4 | Choose a technique (or mix up multiple techniques to make your own).
We watched the Daniel Tiger potty training episode 5 billion times, so we sing the song or remind our toddler, “If you have to go potty, stop and go right away.” Needless to say, we’re sick of that song.
On Sunday morning as soon as she woke up, I had her sit on the potty. Every 30 minutes we would sit on the potty for 30 minutes. We entertained her by reading books, watching movies on the iPad, or doing flash cards.
Each time she had an accident (which was four times that morning) we said, “Oh no! I have to go potty! Run! Run! Run!” (This method is courtesy of my friend Katelyn over at Katelyn and Jason). We repeated this three times in a row after each accident. At first she got angry when we made her go back to the bathroom every few seconds. By the time she got to her fourth accident, she was yelling “Oh no!” by herself and running to the bathroom.
That afternoon she announced, “Oh no! I have to go potty!” Running to the bathroom, she insisted she didn’t need my help or that I needed to watch her. What a huge feeling of pride when she made it to the potty and went all by herself!
4 | Use positive reinforcement (bribes).
For months, our toddler’s grandparents told her she could go to the store with her papa to buy a prize for going on the potty. We reminded her often, especially as we got closer to “training day.”
At first the prizes for going on the potty were stickers for #1 and a Dum Dum (her favorite candy from Halloween) for #2.
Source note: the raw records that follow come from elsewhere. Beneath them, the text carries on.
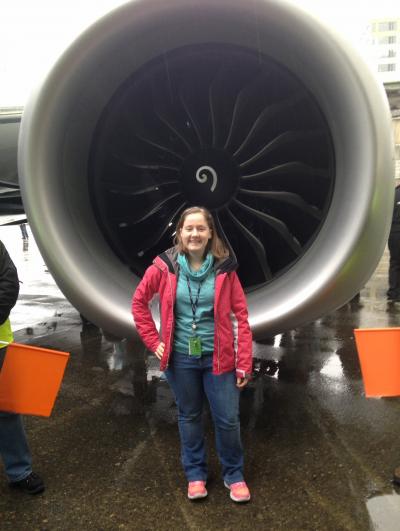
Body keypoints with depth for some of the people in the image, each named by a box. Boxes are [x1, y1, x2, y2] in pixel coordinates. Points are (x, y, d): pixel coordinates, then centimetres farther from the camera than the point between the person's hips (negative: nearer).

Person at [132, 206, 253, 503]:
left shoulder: (224, 268, -7)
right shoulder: (164, 266, -7)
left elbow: (241, 315, -5)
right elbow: (139, 302, 5)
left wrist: (244, 362, -7)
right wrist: (153, 340, 0)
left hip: (217, 357, 0)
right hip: (180, 358, 1)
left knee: (228, 419, 7)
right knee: (189, 417, 17)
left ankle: (234, 475, 32)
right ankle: (195, 474, 38)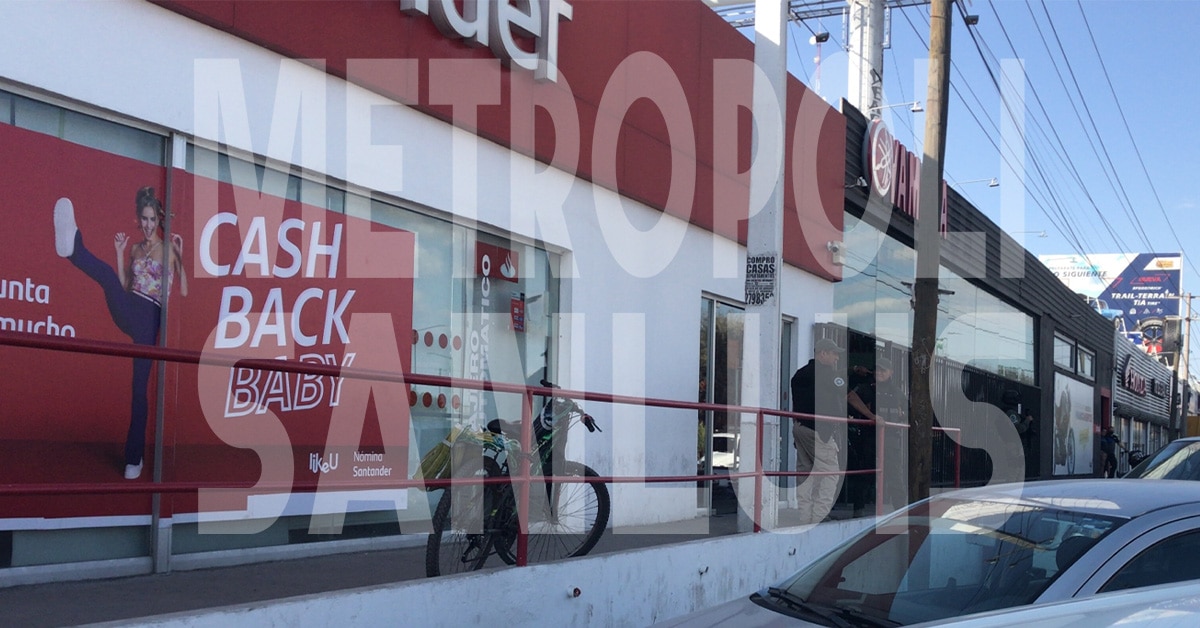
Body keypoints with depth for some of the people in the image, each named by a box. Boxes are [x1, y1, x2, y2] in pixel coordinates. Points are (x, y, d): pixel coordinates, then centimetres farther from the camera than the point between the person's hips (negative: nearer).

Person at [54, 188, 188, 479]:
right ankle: (73, 245, -64)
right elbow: (124, 285, 15)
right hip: (129, 312, 3)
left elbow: (183, 291, -1)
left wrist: (181, 255, -8)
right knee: (108, 275, -30)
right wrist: (119, 252, 10)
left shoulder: (169, 249, 7)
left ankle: (134, 456, 3)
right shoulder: (135, 250, 20)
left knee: (140, 387, -4)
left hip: (150, 317, -3)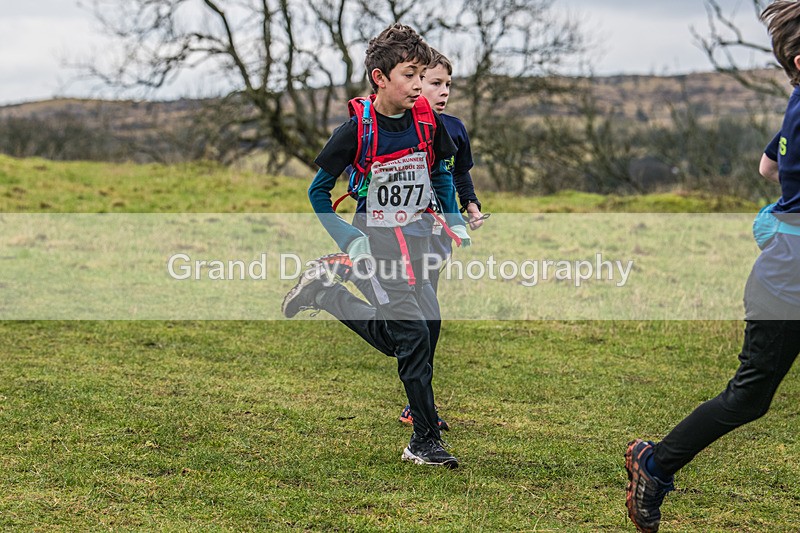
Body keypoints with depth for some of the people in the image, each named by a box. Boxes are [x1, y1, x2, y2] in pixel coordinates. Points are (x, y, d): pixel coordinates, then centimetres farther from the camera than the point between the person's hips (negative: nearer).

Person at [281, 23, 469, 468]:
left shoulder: (427, 120, -3)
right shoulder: (357, 130, -16)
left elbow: (441, 173, 16)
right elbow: (318, 191, -6)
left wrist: (454, 220, 6)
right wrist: (348, 239, -14)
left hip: (418, 236, 6)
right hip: (378, 240, -6)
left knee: (391, 339, 9)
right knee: (413, 331, -13)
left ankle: (324, 289, 30)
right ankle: (425, 440, -3)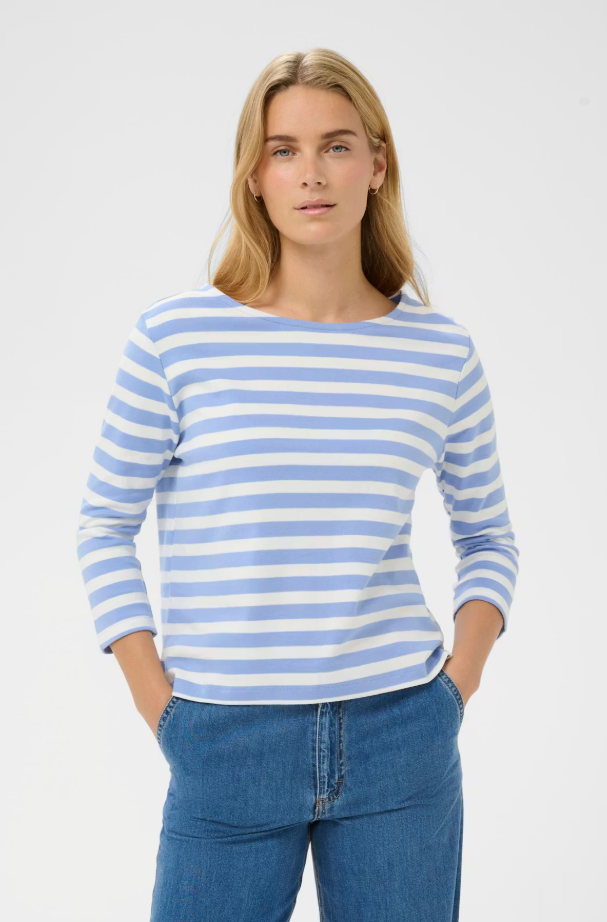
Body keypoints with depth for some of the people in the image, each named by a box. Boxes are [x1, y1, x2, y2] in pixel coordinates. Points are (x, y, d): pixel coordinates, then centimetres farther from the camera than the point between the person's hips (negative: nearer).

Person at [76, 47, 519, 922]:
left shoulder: (441, 351, 1)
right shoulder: (177, 338, -6)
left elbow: (487, 532, 13)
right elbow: (106, 524, 2)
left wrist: (458, 682, 1)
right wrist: (161, 708, -3)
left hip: (401, 744, 2)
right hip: (228, 751, -1)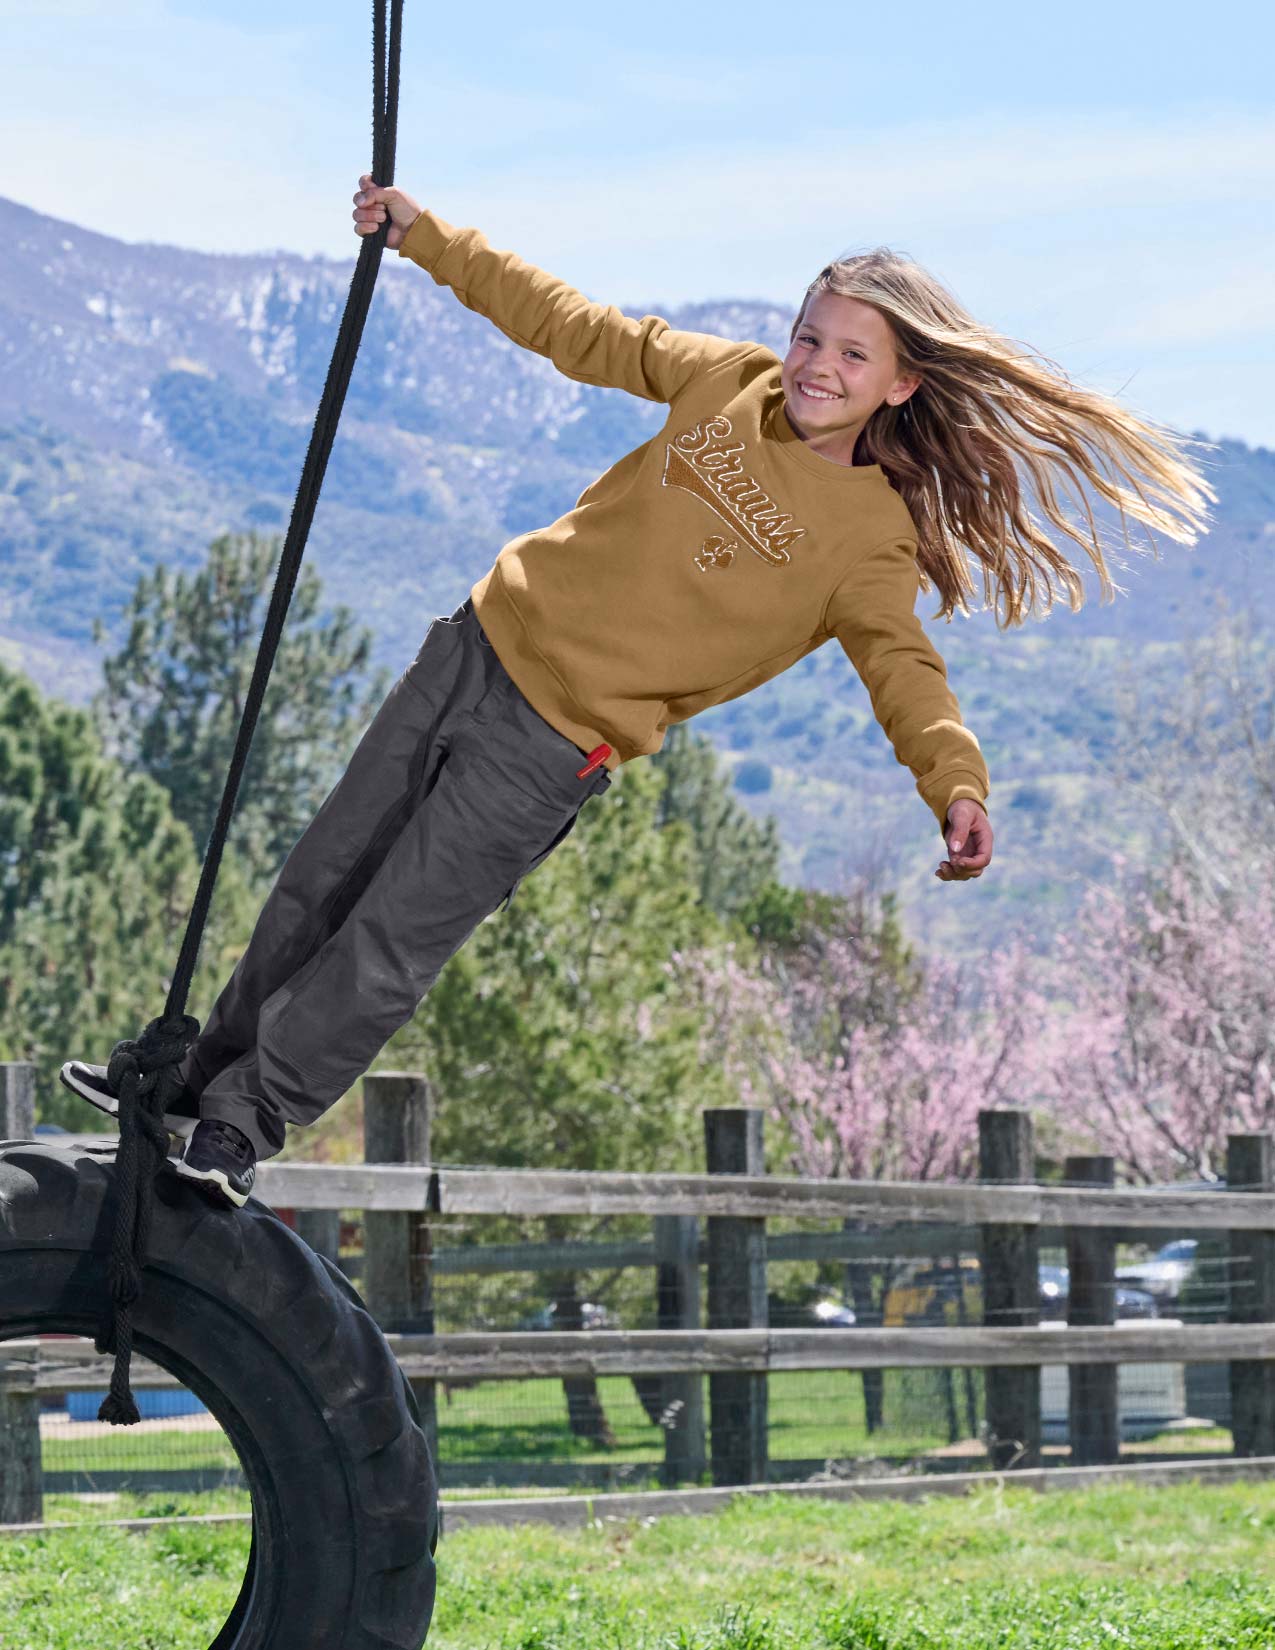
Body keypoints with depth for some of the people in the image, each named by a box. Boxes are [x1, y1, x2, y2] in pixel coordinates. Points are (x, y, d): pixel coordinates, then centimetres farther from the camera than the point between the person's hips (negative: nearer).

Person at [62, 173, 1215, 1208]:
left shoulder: (872, 541, -11)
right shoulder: (730, 382, 1)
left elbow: (903, 668, -21)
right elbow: (573, 329, 10)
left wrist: (957, 784, -41)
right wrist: (424, 236, 10)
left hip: (555, 743, -5)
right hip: (482, 645, 5)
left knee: (388, 948, -7)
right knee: (322, 881, 15)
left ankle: (242, 1127, 11)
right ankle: (204, 1075, 33)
I had to go to the store amidst all the potty training, so I brought home Gerber Organic Yogurt Melts as another prize. (It’s her favorite snack and for some reason I never buy it.) When I heard she had gone #2 while I was gone, I gave her a bowl of yogurt melts. Her enthusiasm for sitting on the potty increased tenfold after that. She kept sitting on the potty in hopes of getting more yogurt melts.
At bedtime she started using the potty as an excuse to get out of bed. Eventually we had to cut her off when it was 11 PM and she was in the bathroom every 5 minutes. We shut the bathroom door and told her to come tell us if she needed to go. Yes, she cried, but she went to sleep after that.
We waited for a wake up call in the middle of the night but it never came. Miraculously, she hasn’t wet the bed in one week. (That’s not to say I don’t expect it to ever happen. I’m sure it will at some point.)
5 | Don’t pressure yourself or your kid.
It’s really confusing with all those techniques on how to do it. I did not trust any of the ones that stated you can “potty train your toddler in one day!” That’s way too much pressure on both child and parent! Don’t go in with the expectation that your kid can figure it out in one day or even three. You will end up frustrated and your child will probably start to resist.
If you have a positive attitude, the whole experience comes off so much easier. It’s a big change for everyone, so make it as fun and exciting as you can.
It’s been a week since we potty trained. We’ve had many moments of pride in this past week, especially when we’re out in public. She also did go to the store with her papa and picked out her promised prize (a Daniel Tiger doll, go figure).